**Instruction**
Write out, without any change, the lines in the material below that run from the line with "ANALYSIS AND DESIGN" through the line with "- Express software", both included.

**Data to use**
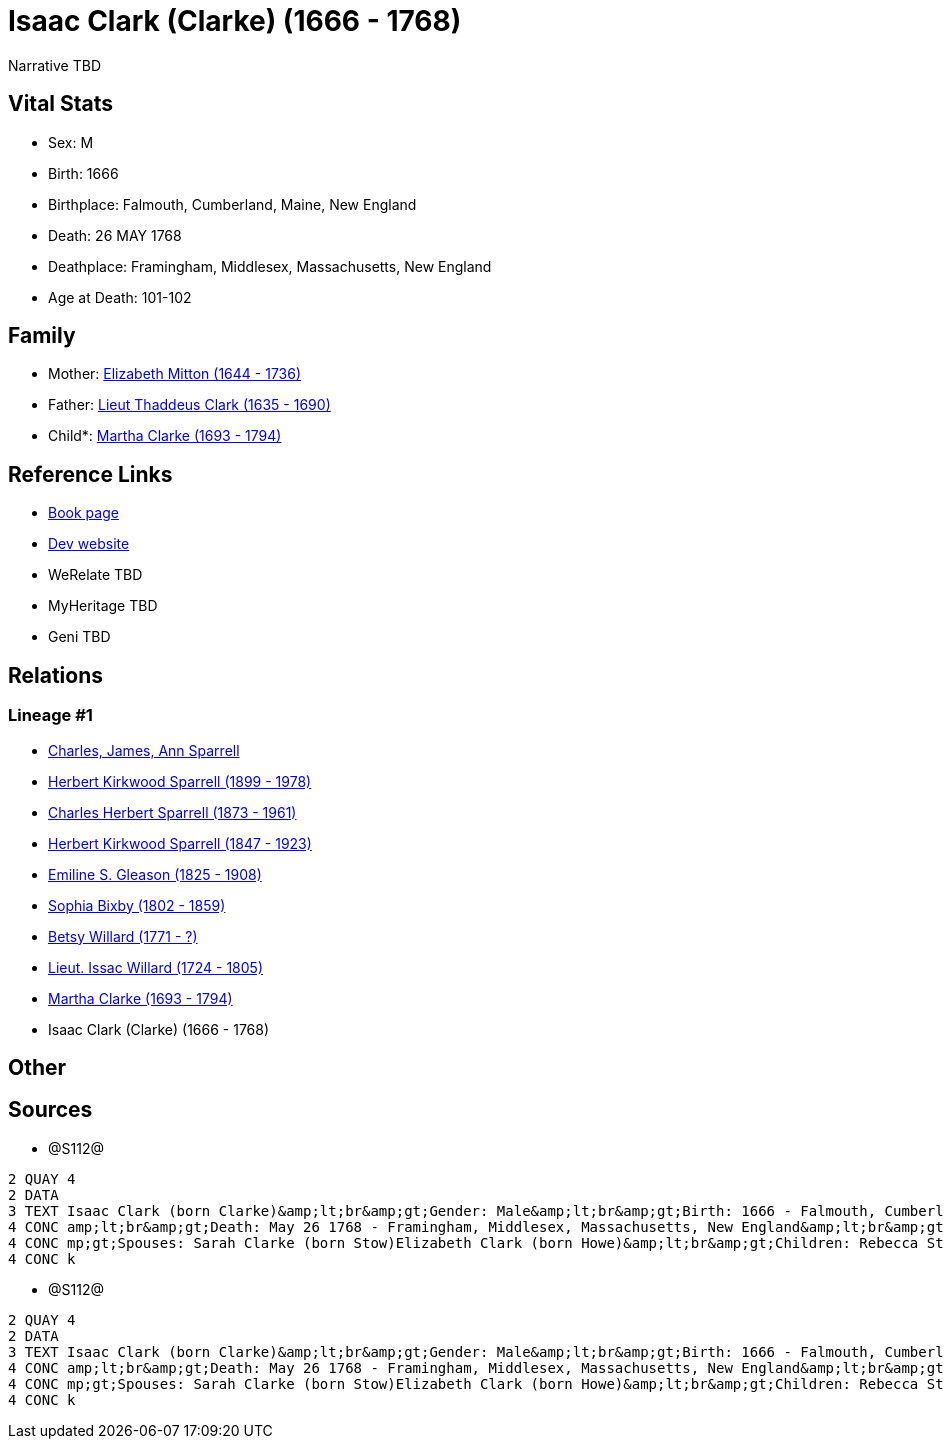 = Isaac Clark (Clarke) (1666 - 1768)

Narrative TBD


== Vital Stats


* Sex: M
* Birth: 1666
* Birthplace: Falmouth, Cumberland, Maine, New England
* Death: 26 MAY 1768
* Deathplace: Framingham, Middlesex, Massachusetts, New England
* Age at Death: 101-102


== Family
* Mother: https://github.com/sparrell/cfs_ancestors/blob/main/Vol_02_Ships/V2_C5_Ancestors/gen10/gen10.PPPMMMPMPM.Elizabeth_Mitton[Elizabeth Mitton (1644 - 1736)]


* Father: https://github.com/sparrell/cfs_ancestors/blob/main/Vol_02_Ships/V2_C5_Ancestors/gen10/gen10.PPPMMMPMPP.Lieut_Thaddeus_Clark[Lieut Thaddeus Clark (1635 - 1690)]

* Child*: https://github.com/sparrell/cfs_ancestors/blob/main/Vol_02_Ships/V2_C5_Ancestors/gen8/gen8.PPPMMMPM.Martha_Clarke[Martha Clarke (1693 - 1794)]



== Reference Links
* https://github.com/sparrell/cfs_ancestors/blob/main/Vol_02_Ships/V2_C5_Ancestors/gen9/gen9.PPPMMMPMP.Isaac_Clark_(Clarke)[Book page]
* https://cfsjksas.gigalixirapp.com/person?p=p1277[Dev website]
* WeRelate TBD
* MyHeritage TBD
* Geni TBD

== Relations
=== Lineage #1
* https://github.com/spoarrell/cfs_ancestors/tree/main/Vol_02_Ships/V2_C1_Principals/0_intro_principals.adoc[Charles, James, Ann Sparrell]
* https://github.com/sparrell/cfs_ancestors/blob/main/Vol_02_Ships/V2_C5_Ancestors/gen1/gen1.P.Herbert_Kirkwood_Sparrell[Herbert Kirkwood Sparrell (1899 - 1978)]

* https://github.com/sparrell/cfs_ancestors/blob/main/Vol_02_Ships/V2_C5_Ancestors/gen2/gen2.PP.Charles_Herbert_Sparrell[Charles Herbert Sparrell (1873 - 1961)]

* https://github.com/sparrell/cfs_ancestors/blob/main/Vol_02_Ships/V2_C5_Ancestors/gen3/gen3.PPP.Herbert_Kirkwood_Sparrell[Herbert Kirkwood Sparrell (1847 - 1923)]

* https://github.com/sparrell/cfs_ancestors/blob/main/Vol_02_Ships/V2_C5_Ancestors/gen4/gen4.PPPM.Emiline_S_Gleason[Emiline S. Gleason (1825 - 1908)]

* https://github.com/sparrell/cfs_ancestors/blob/main/Vol_02_Ships/V2_C5_Ancestors/gen5/gen5.PPPMM.Sophia_Bixby[Sophia Bixby (1802 - 1859)]

* https://github.com/sparrell/cfs_ancestors/blob/main/Vol_02_Ships/V2_C5_Ancestors/gen6/gen6.PPPMMM.Betsy_Willard[Betsy Willard (1771 - ?)]

* https://github.com/sparrell/cfs_ancestors/blob/main/Vol_02_Ships/V2_C5_Ancestors/gen7/gen7.PPPMMMP.Lieut_Issac_Willard[Lieut. Issac Willard (1724 - 1805)]

* https://github.com/sparrell/cfs_ancestors/blob/main/Vol_02_Ships/V2_C5_Ancestors/gen8/gen8.PPPMMMPM.Martha_Clarke[Martha Clarke (1693 - 1794)]

* Isaac Clark (Clarke) (1666 - 1768)


== Other

== Sources
* @S112@
----
2 QUAY 4
2 DATA
3 TEXT Isaac Clark (born Clarke)&amp;lt;br&amp;gt;Gender: Male&amp;lt;br&amp;gt;Birth: 1666 - Falmouth, Cumberland, Maine, New England&amp;lt;br&amp;gt;Marriage: 1691 - Massachusetts Bay Colony, New England&
4 CONC amp;lt;br&amp;gt;Death: May 26 1768 - Framingham, Middlesex, Massachusetts, New England&amp;lt;br&amp;gt;Father: Lieut Thaddeus Clark&amp;lt;br&amp;gt;Mother: Elizabeth Clark (born Mitton)&amp;lt;br&a
4 CONC mp;gt;Spouses: Sarah Clarke (born Stow)Elizabeth Clark (born Howe)&amp;lt;br&amp;gt;Children: Rebecca Stone (born Clark)Sarah Drury (born Clarke)Jonathan ClarkMartha Willard (born Clarke)Matthias Clar
4 CONC k
----

* @S112@
----
2 QUAY 4
2 DATA
3 TEXT Isaac Clark (born Clarke)&amp;lt;br&amp;gt;Gender: Male&amp;lt;br&amp;gt;Birth: 1666 - Falmouth, Cumberland, Maine, New England&amp;lt;br&amp;gt;Marriage: 1691 - Massachusetts Bay Colony, New England&
4 CONC amp;lt;br&amp;gt;Death: May 26 1768 - Framingham, Middlesex, Massachusetts, New England&amp;lt;br&amp;gt;Father: Lieut Thaddeus Clark&amp;lt;br&amp;gt;Mother: Elizabeth Clark (born Mitton)&amp;lt;br&a
4 CONC mp;gt;Spouses: Sarah Clarke (born Stow)Elizabeth Clark (born Howe)&amp;lt;br&amp;gt;Children: Rebecca Stone (born Clark)Sarah Drury (born Clarke)Jonathan ClarkMartha Willard (born Clarke)Matthias Clar
4 CONC k
----

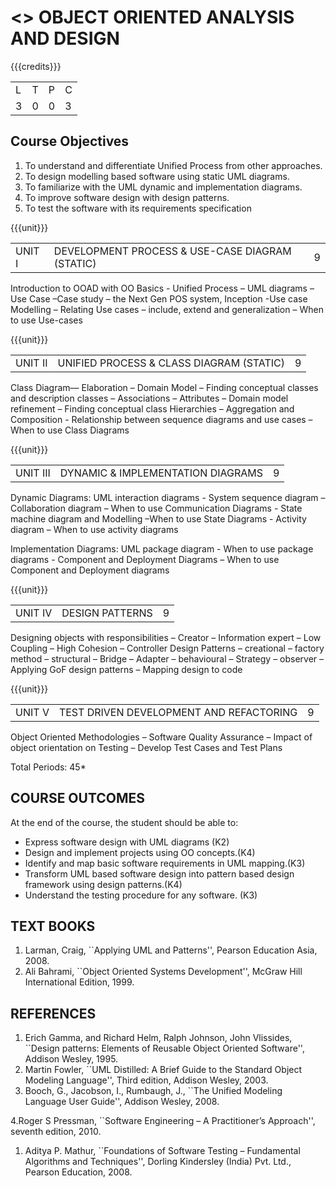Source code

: * <<<604>>> OBJECT ORIENTED ANALYSIS AND DESIGN
:properties:
:author: Dr. K. Valli Devi
:end:

#+startup: showall

{{{credits}}}
| L | T | P | C |
| 3 | 0 | 0 | 3 |

** Course Objectives
1. To understand and differentiate Unified Process from other approaches. 
2. To design modelling based software using static UML diagrams.
3. To familiarize with the UML dynamic and implementation diagrams.
4. To improve software design with design patterns. 
5. To test the software with its requirements specification

{{{unit}}}
|UNIT I | DEVELOPMENT PROCESS & USE-CASE DIAGRAM (STATIC)  | 9 |
Introduction to OOAD with OO Basics - Unified Process – UML diagrams –
Use Case –Case study – the Next Gen POS system, Inception -Use case
Modelling – Relating Use cases – include, extend and generalization –
When to use Use-cases

{{{unit}}}
|UNIT II | UNIFIED PROCESS & CLASS DIAGRAM (STATIC)		| 9 |
Class Diagram–– Elaboration – Domain Model – Finding conceptual
classes and description classes – Associations – Attributes – Domain
model refinement – Finding conceptual class Hierarchies – Aggregation
and Composition - Relationship between sequence diagrams and use cases
– When to use Class Diagrams

{{{unit}}}
|UNIT III | DYNAMIC & IMPLEMENTATION DIAGRAMS  | 9 |
Dynamic Diagrams: UML interaction diagrams - System sequence diagram –
Collaboration diagram – When to use Communication Diagrams - State
machine diagram and Modelling –When to use State Diagrams - Activity
diagram – When to use activity diagrams

Implementation Diagrams: UML package diagram - When to use package
diagrams - Component and Deployment Diagrams – When to use Component
and Deployment diagrams

{{{unit}}}
|UNIT IV | DESIGN PATTERNS | 9 |
Designing objects with responsibilities – Creator – Information expert
– Low Coupling – High Cohesion – Controller Design Patterns –
creational – factory method – structural – Bridge – Adapter –
behavioural – Strategy – observer –Applying GoF design patterns –
Mapping design to code

{{{unit}}}
| UNIT V | TEST DRIVEN DEVELOPMENT AND REFACTORING | 9 |
Object Oriented Methodologies – Software Quality Assurance – Impact of
object orientation on Testing – Develop Test Cases and Test Plans


\hfill *Total Periods: 45*

** COURSE OUTCOMES
At the end of the course, the student should be able to:
- Express software design with UML diagrams (K2)
- Design and implement projects using OO concepts.(K4)
- Identify and map basic software requirements in UML mapping.(K3)
- Transform UML based software design into pattern based design framework using design patterns.(K4)
- Understand the testing procedure for any software. (K3)

  
** TEXT BOOKS
1. Larman, Craig, ``Applying UML and Patterns'', Pearson Education
   Asia, 2008.
2. Ali Bahrami, ``Object Oriented Systems Development'', McGraw Hill
   International Edition, 1999.

** REFERENCES
1. Erich Gamma, and Richard Helm, Ralph Johnson, John Vlissides,
   ``Design patterns: Elements of Reusable Object Oriented Software'',
   Addison Wesley, 1995.
2. Martin Fowler, ``UML Distilled: A Brief Guide to the Standard
   Object Modeling Language'', Third edition, Addison Wesley, 2003.
3. Booch, G., Jacobson, I., Rumbaugh, J., ``The Unified Modeling
   Language User Guide'', Addison Wesley, 2008.
4.Roger S Pressman, ``Software Engineering -- A Practitioner’s
Approach'', seventh edition, 2010.
5. Aditya P. Mathur, ``Foundations of Software Testing -- Fundamental
   Algorithms and Techniques'', Dorling Kindersley (India) Pvt. Ltd.,
   Pearson Education, 2008.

**Answer for this exercise**
: * <<<604>>> OBJECT ORIENTED ANALYSIS AND DESIGN
:properties:
:author: Dr. K. Valli Devi
:end:

#+startup: showall

{{{credits}}}
| L | T | P | C |
| 3 | 0 | 0 | 3 |

** Course Objectives
1. To understand and differentiate Unified Process from other approaches. 
2. To design modelling based software using static UML diagrams.
3. To familiarize with the UML dynamic and implementation diagrams.
4. To improve software design with design patterns. 
5. To test the software with its requirements specification

{{{unit}}}
|UNIT I | DEVELOPMENT PROCESS & USE-CASE DIAGRAM (STATIC)  | 9 |
Introduction to OOAD with OO Basics - Unified Process – UML diagrams –
Use Case –Case study – the Next Gen POS system, Inception -Use case
Modelling – Relating Use cases – include, extend and generalization –
When to use Use-cases

{{{unit}}}
|UNIT II | UNIFIED PROCESS & CLASS DIAGRAM (STATIC)		| 9 |
Class Diagram–– Elaboration – Domain Model – Finding conceptual
classes and description classes – Associations – Attributes – Domain
model refinement – Finding conceptual class Hierarchies – Aggregation
and Composition - Relationship between sequence diagrams and use cases
– When to use Class Diagrams

{{{unit}}}
|UNIT III | DYNAMIC & IMPLEMENTATION DIAGRAMS  | 9 |
Dynamic Diagrams: UML interaction diagrams - System sequence diagram –
Collaboration diagram – When to use Communication Diagrams - State
machine diagram and Modelling –When to use State Diagrams - Activity
diagram – When to use activity diagrams

Implementation Diagrams: UML package diagram - When to use package
diagrams - Component and Deployment Diagrams – When to use Component
and Deployment diagrams

{{{unit}}}
|UNIT IV | DESIGN PATTERNS | 9 |
Designing objects with responsibilities – Creator – Information expert
– Low Coupling – High Cohesion – Controller Design Patterns –
creational – factory method – structural – Bridge – Adapter –
behavioural – Strategy – observer –Applying GoF design patterns –
Mapping design to code

{{{unit}}}
| UNIT V | TEST DRIVEN DEVELOPMENT AND REFACTORING | 9 |
Object Oriented Methodologies – Software Quality Assurance – Impact of
object orientation on Testing – Develop Test Cases and Test Plans


\hfill *Total Periods: 45*

** COURSE OUTCOMES
At the end of the course, the student should be able to:
- Express software design with UML diagrams (K2)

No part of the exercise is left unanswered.